The method proceeds in three steps:

A multi_regression_forest is fit on covariates X with a bivariate response (A, Y). This jointly models the relationship between covariates, treatment assignment, and outcome.
The forest's leaf co-membership structure defines a proximity kernel: $K(i,j)$ is the proportion of trees where $i$ and $j$ share a leaf. Because the forest splits on both $A$ and $Y$, this kernel captures confounding structure.
kernel_balance computes balancing weights via the closed-form kernel energy distance solution. The ATE is then estimated using the Hajek (ratio) estimator with these weights.

Cross-fitting (default): For each fold $k$, the forest is trained on all data except fold $k$, and the kernel for fold $k$ is built from that held-out forest's leaf predictions. This breaks the dependence between the kernel and the outcomes, reducing overfitting bias. The final ATE is the average of the per-fold Hajek estimates (DML1).

Augmented estimator: When augmented = TRUE, two group-specific outcome models $\hat\mu_1(X) = E[Y|X, A=1]$ and $\hat\mu_0(X) = E[Y|X, A=0]$ are fit, and the ATE is estimated via the doubly-robust formula: $$\hat\tau = \frac{1}{n}\sum_i [\hat\mu_1(X_i) - \hat\mu_0(X_i)] + \frac{\sum w_i A_i (Y_i - \hat\mu_1(X_i))}{\sum w_i A_i} - \frac{\sum w_i (1-A_i)(Y_i - \hat\mu_0(X_i))}{\sum w_i (1-A_i)}.$$ The first term is the regression-based estimate of the ATE; the remaining terms are weighted bias corrections. This is consistent if either the kernel (balancing weights) or the outcome models are correctly specified. When combined with cross-fitting, the outcome models are automatically cross-fitted in lockstep with the kernel.

Adaptive leaf size: The default min.node.size is set adaptively via max(20, min(floor(n/200) + p, floor(n/50))). Larger leaves produce smoother kernels that generalize better, while the cap at n/50 prevents kernel degeneracy.

References

Chernozhukov, V., Chetverikov, D., Demirer, M., Duflo, E., Hansen, C., Newey, W. and Robins, J. (2018). Double/debiased machine learning for treatment and structural parameters. The Econometrics Journal, 21(1), C1–C68.
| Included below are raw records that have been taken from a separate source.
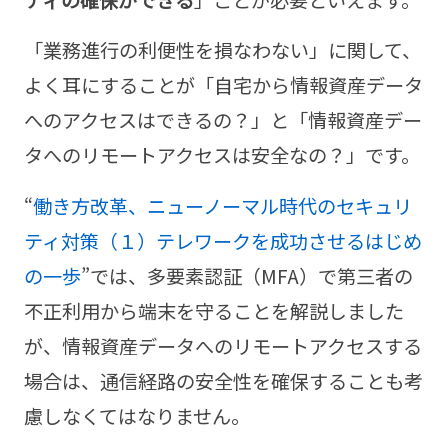
ティの確保ができる
」ことが必要といえます。
「業務進行の利便性を損なわない」に関して、
よく耳にすることが「自宅から情報資産データ
へのアクセスはできるの？」と「情報資産デー
タへのリモートアクセスは安全なの？」です。
“
働き方改革、ニューノーマル時代のセキュリ
ティ対策（１）テレワークを成功させるはじめ
の一歩
”では、多要素認証（MFA）で第三者の
不正利用から端末を守ることを解説しました
が、情報資産データへのリモートアクセスする
場合は、通信経路の安全性を確保することも考
慮しなくてはなりません。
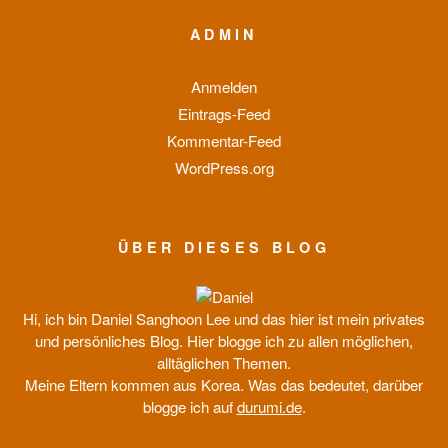
ADMIN
Anmelden
Eintrags-Feed
Kommentar-Feed
WordPress.org
ÜBER DIESES BLOG
Hi, ich bin Daniel Sanghoon Lee und das hier ist mein privates
und persönliches Blog. Hier blogge ich zu allen möglichen,
alltäglichen Themen.
Meine Eltern kommen aus Korea. Was das bedeutet, darüber
blogge ich auf
durumi.de
.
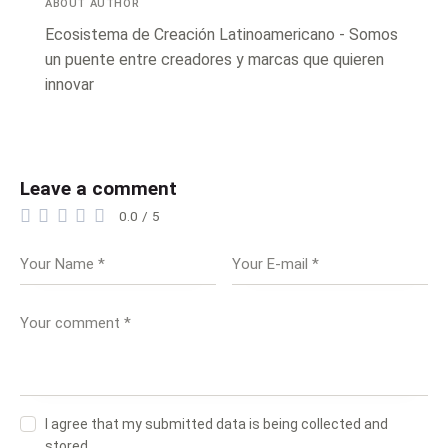
ABOUT AUTHOR
Ecosistema de Creación Latinoamericano - Somos
un puente entre creadores y marcas que quieren
innovar
Leave a comment
0.0
/
5
I agree that my submitted data is being collected and
stored.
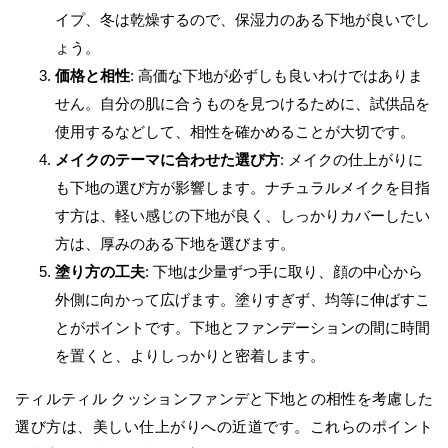
イプ、冬は乾燥するので、保湿力のある下地が良いでし
ょう。
価格と相性
: 高価な下地が必ずしも良いわけではありま
せん。自分の肌に合うものを見つけるために、試供品を
使用するなどして、相性を確かめることが大切です。
メイクのテーマに合わせた選び方
: メイクの仕上がりに
も下地の選び方が影響します。ナチュラルメイクを目指
す方は、軽い感じの下地が良く、しっかりカバーしたい
方は、厚みのある下地を選びます。
塗り方の工夫
: 下地は少量ずつ手に取り、顔の中心から
外側に向かって広げます。塗りすぎず、均等に伸ばすこ
とがポイントです。下地とファンデーションの間に時間
を置くと、よりしっかりと密着します。
ティルティル クッションファンデと下地との相性を考慮した
選び方は、美しい仕上がりへの近道です。これらのポイント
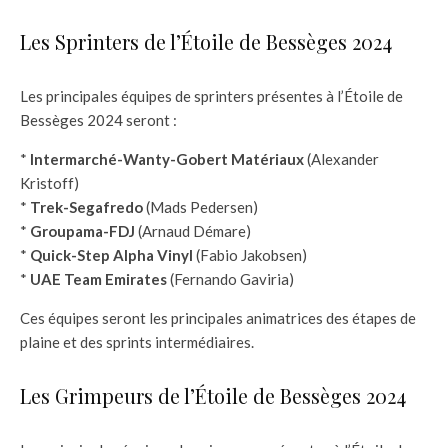
Les Sprinters de l’Étoile de Bessèges 2024
Les principales équipes de sprinters présentes à l’Étoile de
Bessèges 2024 seront :
*
Intermarché-Wanty-Gobert Matériaux
(Alexander
Kristoff)
*
Trek-Segafredo
(Mads Pedersen)
*
Groupama-FDJ
(Arnaud Démare)
*
Quick-Step Alpha Vinyl
(Fabio Jakobsen)
*
UAE Team Emirates
(Fernando Gaviria)
Ces équipes seront les principales animatrices des étapes de
plaine et des sprints intermédiaires.
Les Grimpeurs de l’Étoile de Bessèges 2024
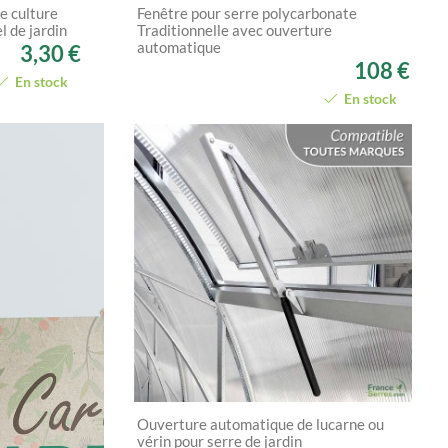
de culture
Fenêtre pour serre polycarbonate
l de jardin
Traditionnelle avec ouverture
automatique
3,30 €
108 €
En stock
En stock
Ouverture automatique de lucarne ou
vérin pour serre de jardin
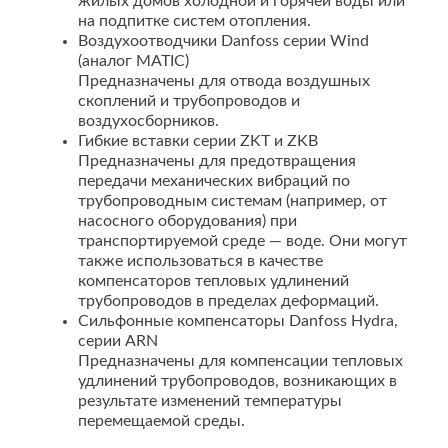
жилых домов холодной и горячей воды или
на подпитке систем отопления.
Воздухоотводчики Danfoss серии Wind
(аналог MATIC)
Предназначены для отвода воздушных
скоплений и трубопроводов и
воздухосборников.
Гибкие вставки серии ZKT и ZKB
Предназначены для предотвращения
передачи механических вибраций по
трубопроводным системам (например, от
насосного оборудования) при
транспортируемой среде — воде. Они могут
также использоваться в качестве
компенсаторов тепловых удлинений
трубопроводов в пределах деформаций.
Сильфонные компенсаторы Danfoss Hydra,
серии ARN
Предназначены для компенсации тепловых
удлинений трубопроводов, возникающих в
результате изменений температуры
перемещаемой среды.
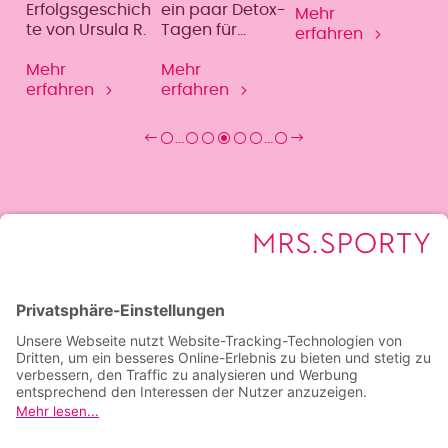
Erfolgsgeschich
ein paar Detox-
Community
Mehr
te von Ursula R.
Tagen für
brauchen.
erfahren
deinen Körper?
Mehr
Mehr
erfahren
erfahren
…
…
Karrierechancen
Franchise
Karriere
Service
Preise
Presse
Kontakt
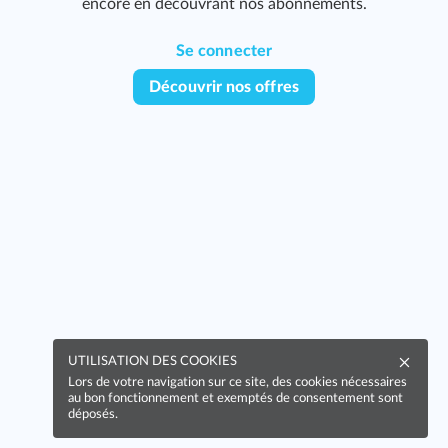
encore en découvrant nos abonnements.
Se connecter
Découvrir nos offres
UTILISATION DES COOKIES
Lors de votre navigation sur ce site, des cookies nécessaires
au bon fonctionnement et exemptés de consentement sont
déposés.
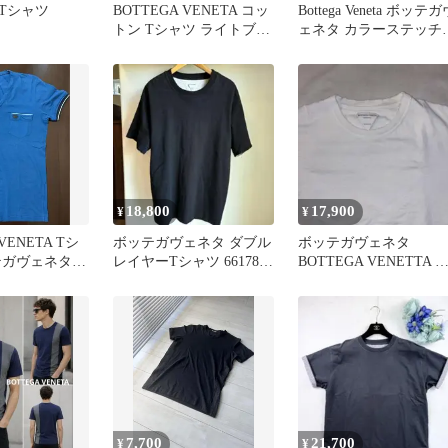
Tシャツ
BOTTEGA VENETA コッ
Bottega Veneta ボッテガ
トン Tシャツ ライトブル
ェネタ カラーステッチ
ー M
半袖Tシャツ
18,800
17,900
¥
¥
VENETA Tシ
ボッテガヴェネタ ダブル
ボッテガヴェネタ
テガヴェネタ
レイヤーTシャツ 661788
BOTTEGA VENETTA 
0000円
V16E0/ジャケット
袖 tシャツ ロゴ刺繍
7,700
21,700
¥
¥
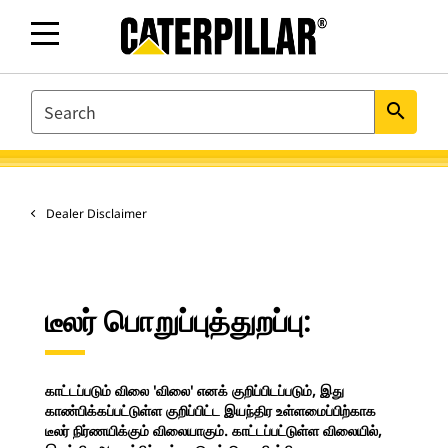
SEARCH
search
Dealer Disclaimer
டீலர் பொறுப்புத்துறப்பு:
காட்டப்படும் விலை 'விலை' எனக் குறிப்பிடப்படும், இது
காண்பிக்கப்பட்டுள்ள குறிப்பிட்ட இயந்திர உள்ளமைப்பிற்காக
டீலர் நிர்ணயிக்கும் விலையாகும். காட்டப்பட்டுள்ள விலையில்,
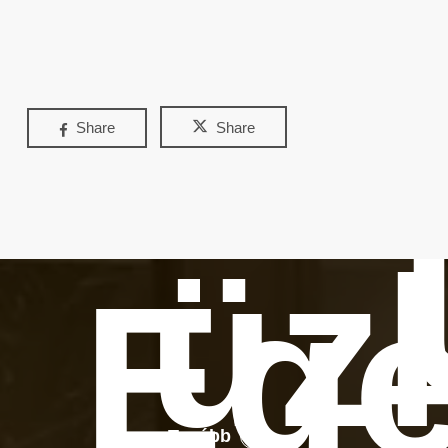
Share
Share
üz
Ege
Tovább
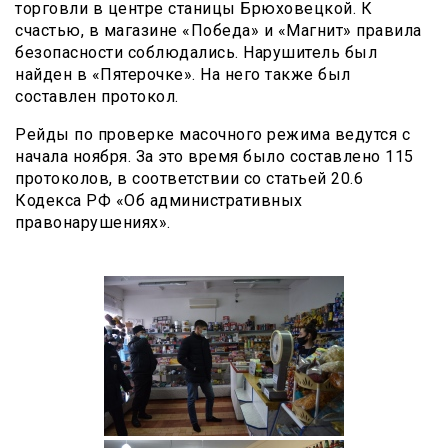
торговли в центре станицы Брюховецкой. К
счастью, в магазине «Победа» и «Магнит» правила
безопасности соблюдались. Нарушитель был
найден в «Пятерочке». На него также был
составлен протокол.
Рейды по проверке масочного режима ведутся с
начала ноября. За это время было составлено 115
протоколов, в соответствии со статьей 20.6
Кодекса РФ «Об административных
правонарушениях».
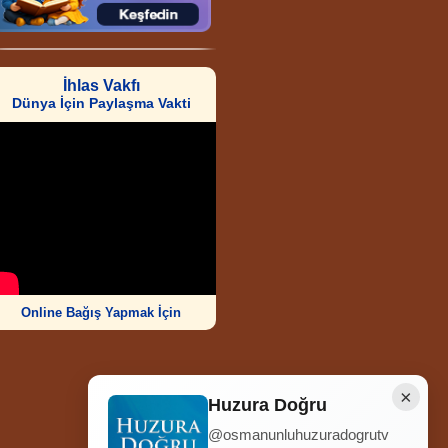
İhlas Vakfı
Dünya İçin Paylaşma Vakti
Online Bağış Yapmak İçin
×
Huzura Doğru
@osmanunluhuzuradogrutv
Ziyaretçi Sayısı
252.012.500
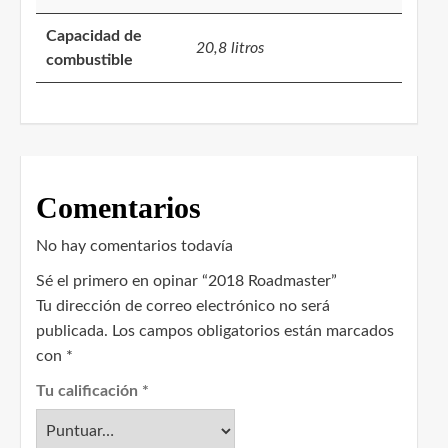
Capacidad de
20,8 litros
combustible
Comentarios
No hay comentarios todavía
Sé el primero en opinar “2018 Roadmaster”
Tu dirección de correo electrónico no será
publicada.
Los campos obligatorios están marcados
con
*
Tu calificación
*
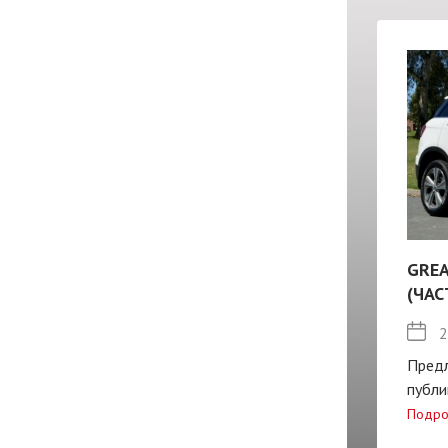
GREA
(ЧАС
2
Пред
публи
Подро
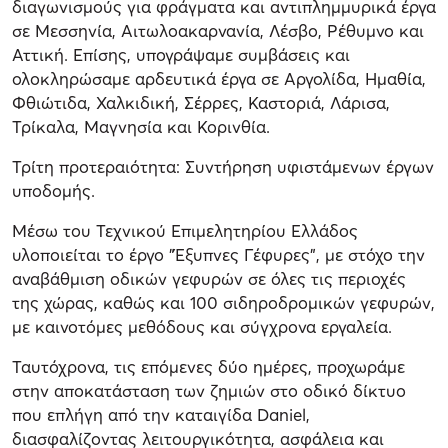
διαγωνισμούς για φράγματα και αντιπλημμυρικά έργα
σε Μεσσηνία, Αιτωλοακαρνανία, Λέσβο, Ρέθυμνο και
Αττική. Επίσης, υπογράψαμε συμβάσεις και
ολοκληρώσαμε αρδευτικά έργα σε Αργολίδα, Ημαθία,
Φθιώτιδα, Χαλκιδική, Σέρρες, Καστοριά, Λάρισα,
Τρίκαλα, Μαγνησία και Κορινθία.
Τρίτη προτεραιότητα: Συντήρηση υφιστάμενων έργων
υποδομής.
Μέσω του Τεχνικού Επιμελητηρίου Ελλάδος
υλοποιείται το έργο "Έξυπνες Γέφυρες", με στόχο την
αναβάθμιση οδικών γεφυρών σε όλες τις περιοχές
της χώρας, καθώς και 100 σιδηροδρομικών γεφυρών,
με καινοτόμες μεθόδους και σύγχρονα εργαλεία.
Ταυτόχρονα, τις επόμενες δύο ημέρες, προχωράμε
στην αποκατάσταση των ζημιών στο οδικό δίκτυο
που επλήγη από την καταιγίδα Daniel,
διασφαλίζοντας λειτουργικότητα, ασφάλεια και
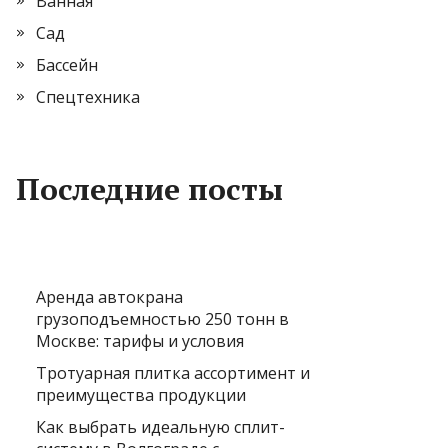
Ванная
Сад
Бассейн
Спецтехника
Последние посты
Аренда автокрана
грузоподъемностью 250 тонн в
Москве: тарифы и условия
Тротуарная плитка ассортимент и
преимущества продукции
Как выбрать идеальную сплит-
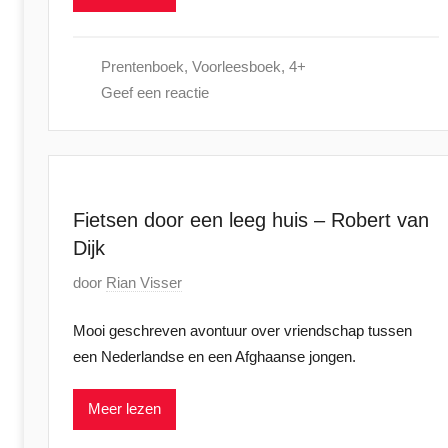
0
t
2
s
5
Prentenboek
,
Voorleesboek
,
4+
t
Geef een reactie
o
p
2
4
o
Fietsen door een leeg huis – Robert van
k
Dijk
t
o
G
door
Rian Visser
b
e
Mooi geschreven avontuur over vriendschap tussen
e
p
een Nederlandse en een Afghaanse jongen.
r
l
2
a
Meer lezen
0
a
2
t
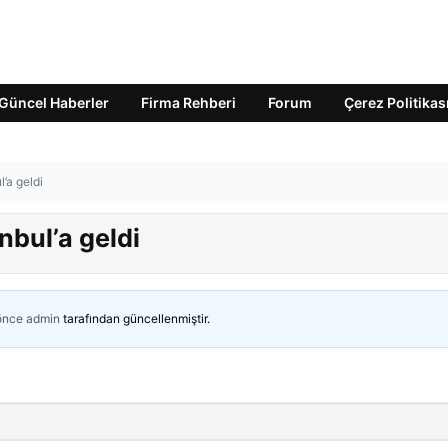
Güncel Haberler
Firma Rehberi
Forum
Çerez Politikas
’a geldi
nbul’a geldi
 önce
admin
tarafından güncellenmiştir.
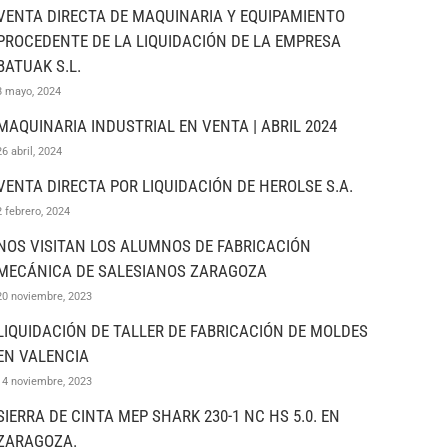
VENTA DIRECTA DE MAQUINARIA Y EQUIPAMIENTO
PROCEDENTE DE LA LIQUIDACIÓN DE LA EMPRESA
BATUAK S.L.
8 mayo, 2024
MAQUINARIA INDUSTRIAL EN VENTA | ABRIL 2024
26 abril, 2024
VENTA DIRECTA POR LIQUIDACIÓN DE HEROLSE S.A.
2 febrero, 2024
NOS VISITAN LOS ALUMNOS DE FABRICACIÓN
MECÁNICA DE SALESIANOS ZARAGOZA
20 noviembre, 2023
LIQUIDACIÓN DE TALLER DE FABRICACIÓN DE MOLDES
EN VALENCIA
14 noviembre, 2023
SIERRA DE CINTA MEP SHARK 230-1 NC HS 5.0. EN
ZARAGOZA.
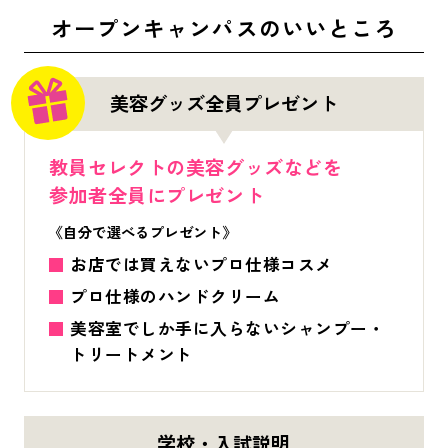
オープンキャンパスのいいところ
美容グッズ全員プレゼント
教員セレクトの美容グッズなどを
参加者全員にプレゼント
《自分で選べるプレゼント》
お店では買えないプロ仕様コスメ
プロ仕様のハンドクリーム
美容室でしか手に入らないシャンプー・
トリートメント
学校・入試説明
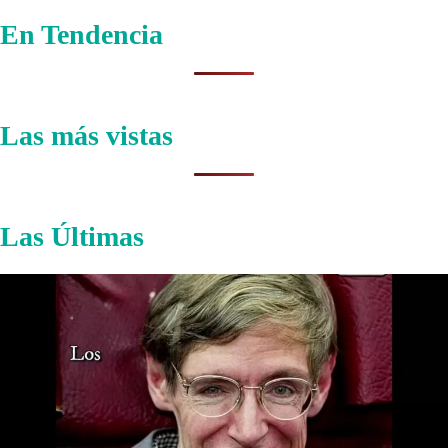
En Tendencia
Las más vistas
Las Últimas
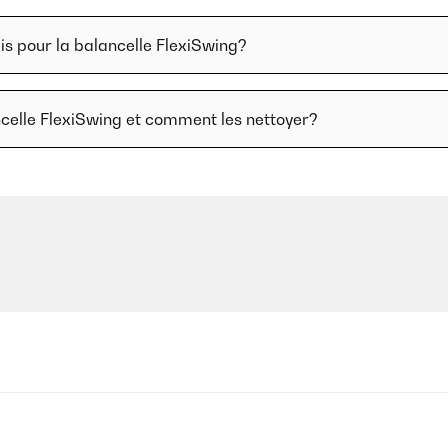
uis pour la balancelle FlexiSwing?
ancelle FlexiSwing et comment les nettoyer?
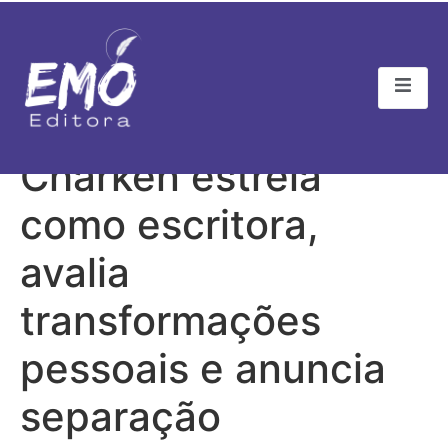
Quem – Maíra
Charken estreia
como escritora,
avalia
transformações
pessoais e anuncia
separação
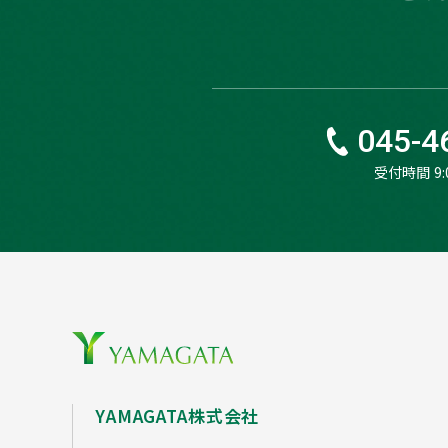
045-4
受付時間 9:0
YAMAGATA株式会社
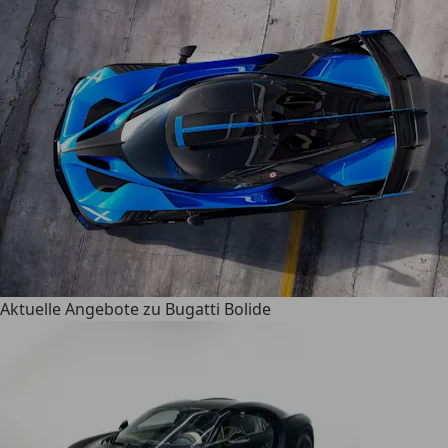
Aktuelle Angebote zu Bugatti Bolide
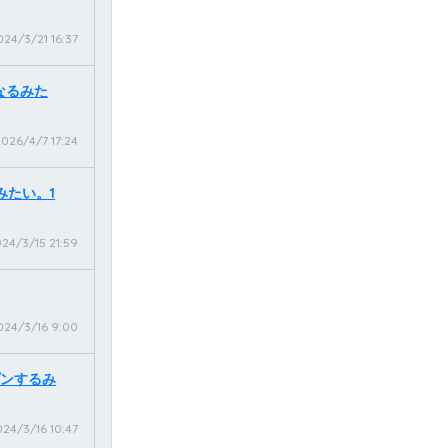
024/3/21 16:37
なるみた
026/4/7 17:24
みたい。1
24/3/15 21:59
024/3/16 9:00
ープンするみ
24/3/16 10:47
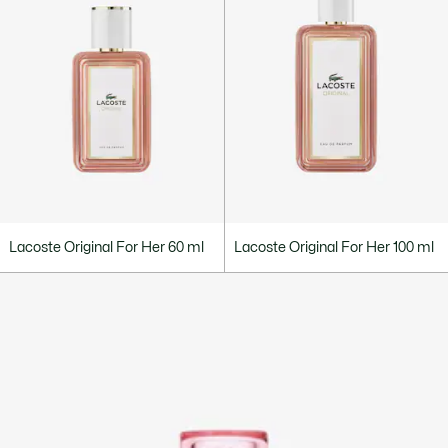
Lacoste Original For Her 60 ml
Lacoste Original For Her 100 ml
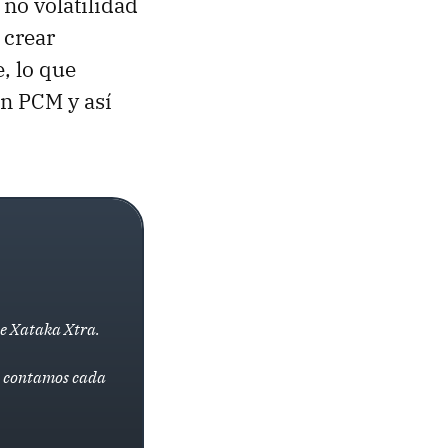
 no volatilidad
 crear
, lo que
en PCM y así
de Xataka Xtra.
la contamos cada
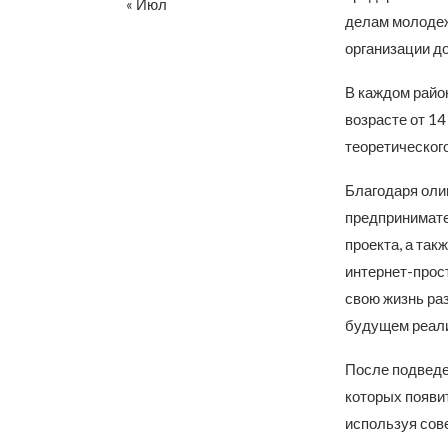
« Июл
делам молодеж
организации д
В каждом райо
возрасте от 1
теоретического
Благодаря оли
предпринимате
проекта, а так
интернет-прос
свою жизнь ра
будущем реали
После подведе
которых появит
используя сове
De, S. and Huling, J.D. (2025). Data adaptive covariate balancing for causal effect estimation for high dimensional data. arXiv preprint arXiv:2512.18069.

Examples

# \donttest{
n <- 500
p <- 10
X <- matrix(rnorm(n * p), n, p)
A <- rbinom(n, 1, plogis(0.5 * X[, 1]))
Y <- X[, 1] + rnorm(n)  # true ATE = 0

# Default: cross-fitting with adaptive leaf size
result <- forest_balance(X, A, Y)
result
#> Forest Kernel Energy Balancing (cross-fitted)
#> -------------------------------------------------- 
#>   n = 500  (n_treated = 237, n_control = 263)
#>   Trees: 1000
#>   Cross-fitting: 2 folds
#>   Solver: cg
#>   ATE estimate: 0.0576
#>   Fold ATEs: 0.0499, 0.0652
#>   ESS: treated = 172/237 (73%)   control = 198/263 (75%)
#> -------------------------------------------------- 
#> Use summary() for covariate balance details.

# Augmented (doubly-robust) estimator
result_aug <- forest_balance(X, A, Y, augmented = TRUE)

# Without cross-fitting
result_nocf <- forest_balance(X, A, Y, cross.fitting = FALSE)
# }